Implementing something new in JS can be done relatively easily using a slow path, where you just write some privileged JS or C++ and then wrap it, without doing any optimizations. Then if it gets popular the vendors can optimize it at their own pace.
Implementing a new feature in WebAssembly is a bit more complex due to its execution model and security constraints. I expect it's also just the case that a lot of these new WASM features are very complex - promise integration is super nontrivial to get right, so are WebAssembly GC and SIMD.
JS Promises in something like their modern form were first played around with in ~2010, and it was ~2016 before browsers were shipping them natively. Good standards can take a while!
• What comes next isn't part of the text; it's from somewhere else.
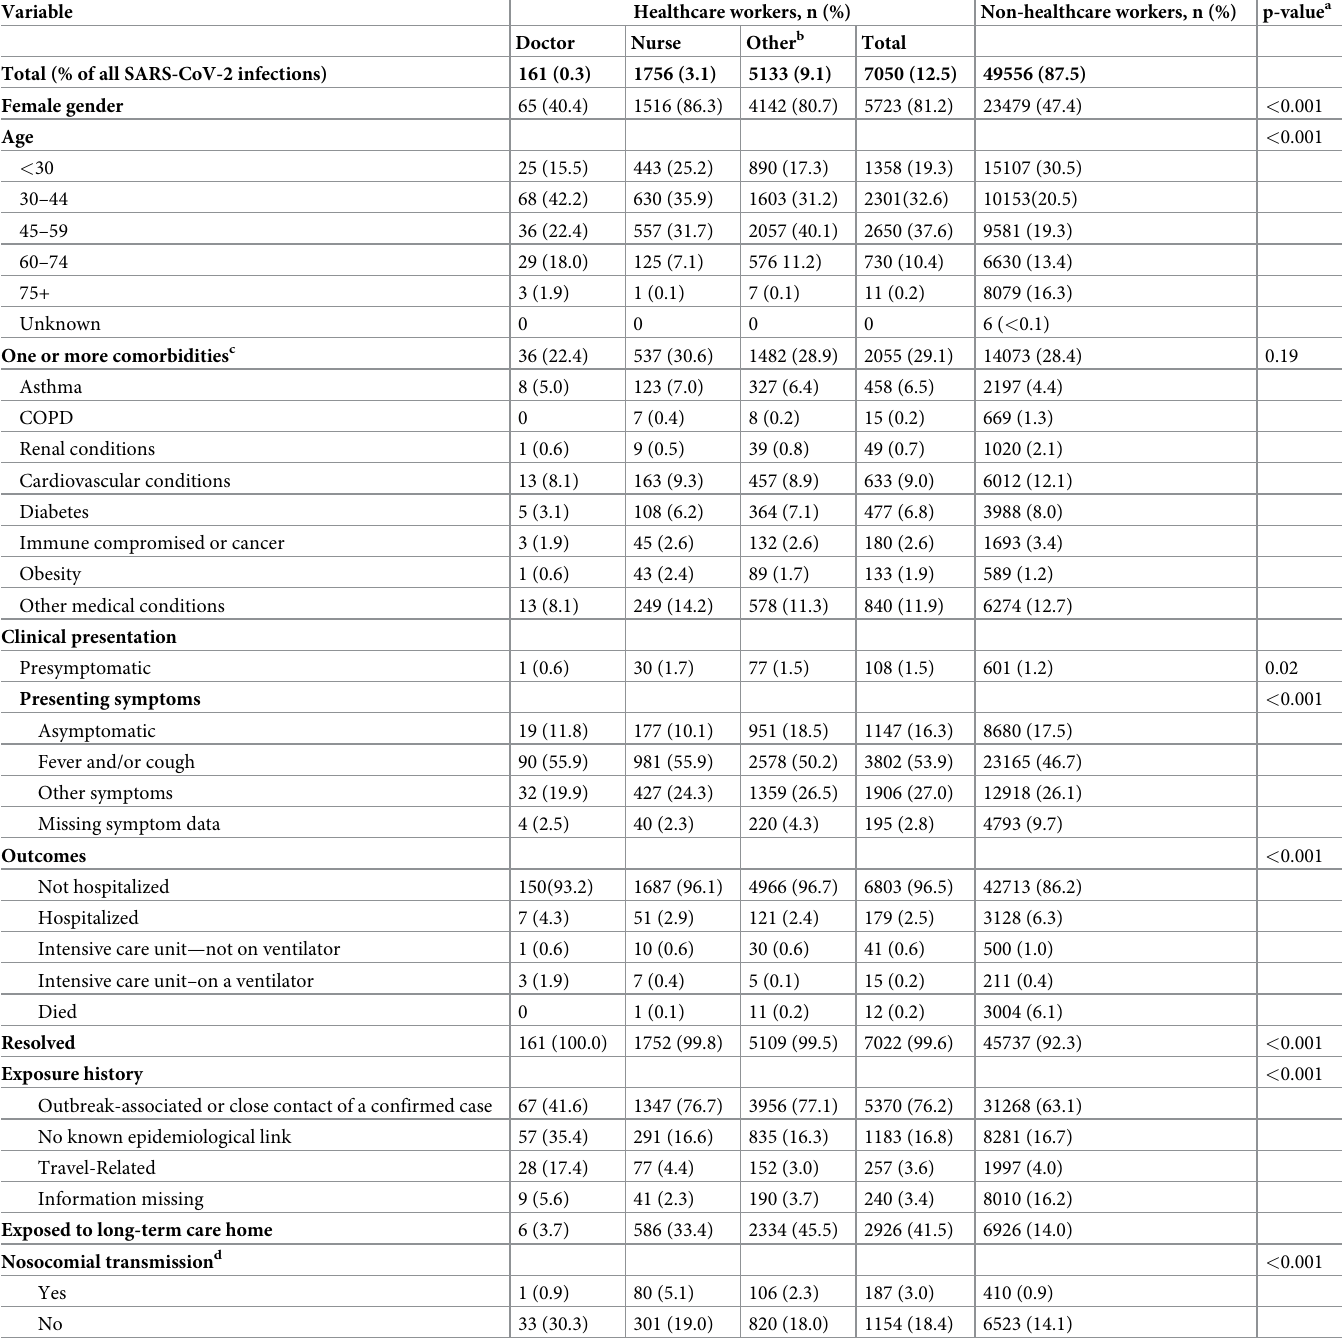
Table 1. Clinical, demographic and exposure comparison between healthcare workers and non-healthcare workers with SARS-CoV-2 infection (n = 56,606).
Because it basically covers what PNaCL, Java plugin, Flash plugin, Silverlight asm.js were doing.
Anything beyond those use cases it is really meh, specially given how clunky compiling and debugin WASM code tends to be.
Then we have all those startups trying to reivent bytecode executable formats in the server, as if it wasn't something that has been done every couple of years since late 1950's.
> Because it basically covers what PNaCL, Java plugin, Flash plugin, Silverlight asm.js were doing.
Right but it doesn't right now? Like you can't just write arbitrary code as you would with a Java plugin, or a PNaCL C++ plugin. Wasm is extremely difficult to use for those use cases.
> Then we have all those startups trying to reivent bytecode executable formats in the server, as if it wasn't something that has been done every couple of years since late 1950's.
Yes, because people really want this and the solutions have all been fraught with security issues historically.
I didn't say WASM is without flaws, I said the predecessors had flaws but that the premise is valuable, which is why we keep trying it over and over again.
Notably, the first paper is about exploitation of webassembly processes. That's valuable but the flaws of previous systems wasn't that the programs in those systems were exploitable but that the virtual machines were. Some of this was due to the fact that the underlying virtual machines, like the JVM, were de-facto unconstrained and the web use case attempted to add constraitns on after the fact; obviously webassembly has been designed differently.
I hope wasm sees more mitigations, but I also expect that wasm is going to be a target primarily for memory safe languages where these problems are already significantly less significant. And to reiterate, the issue was not the exploitation of programs but exploitation of the virtual machines isolation mechanisms.
Darn, guess I'll have to wait for stuff to land in Firefox.